### Exercise description
Return each of the records below line for line, with nothing changed.

-- Excerpted data follows --

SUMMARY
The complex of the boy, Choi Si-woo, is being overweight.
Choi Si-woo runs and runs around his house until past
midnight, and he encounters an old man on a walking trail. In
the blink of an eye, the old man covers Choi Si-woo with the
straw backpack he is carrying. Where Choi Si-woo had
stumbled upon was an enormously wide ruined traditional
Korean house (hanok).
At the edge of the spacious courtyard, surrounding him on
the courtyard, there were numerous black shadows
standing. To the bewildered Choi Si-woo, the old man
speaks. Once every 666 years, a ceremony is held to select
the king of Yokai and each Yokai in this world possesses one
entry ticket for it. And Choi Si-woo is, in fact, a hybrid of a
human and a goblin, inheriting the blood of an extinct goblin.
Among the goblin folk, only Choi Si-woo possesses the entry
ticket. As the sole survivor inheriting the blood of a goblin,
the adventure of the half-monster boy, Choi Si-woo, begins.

-- Excerpted data concluded --

### Task answer
SUMMARY
The complex of the boy, Choi Si-woo, is being overweight.
Choi Si-woo runs and runs around his house until past
midnight, and he encounters an old man on a walking trail. In
the blink of an eye, the old man covers Choi Si-woo with the
straw backpack he is carrying. Where Choi Si-woo had
stumbled upon was an enormously wide ruined traditional
Korean house (hanok).
At the edge of the spacious courtyard, surrounding him on
the courtyard, there were numerous black shadows
standing. To the bewildered Choi Si-woo, the old man
speaks. Once every 666 years, a ceremony is held to select
the king of Yokai and each Yokai in this world possesses one
entry ticket for it. And Choi Si-woo is, in fact, a hybrid of a
human and a goblin, inheriting the blood of an extinct goblin.
Among the goblin folk, only Choi Si-woo possesses the entry
ticket. As the sole survivor inheriting the blood of a goblin,
the adventure of the half-monster boy, Choi Si-woo, begins.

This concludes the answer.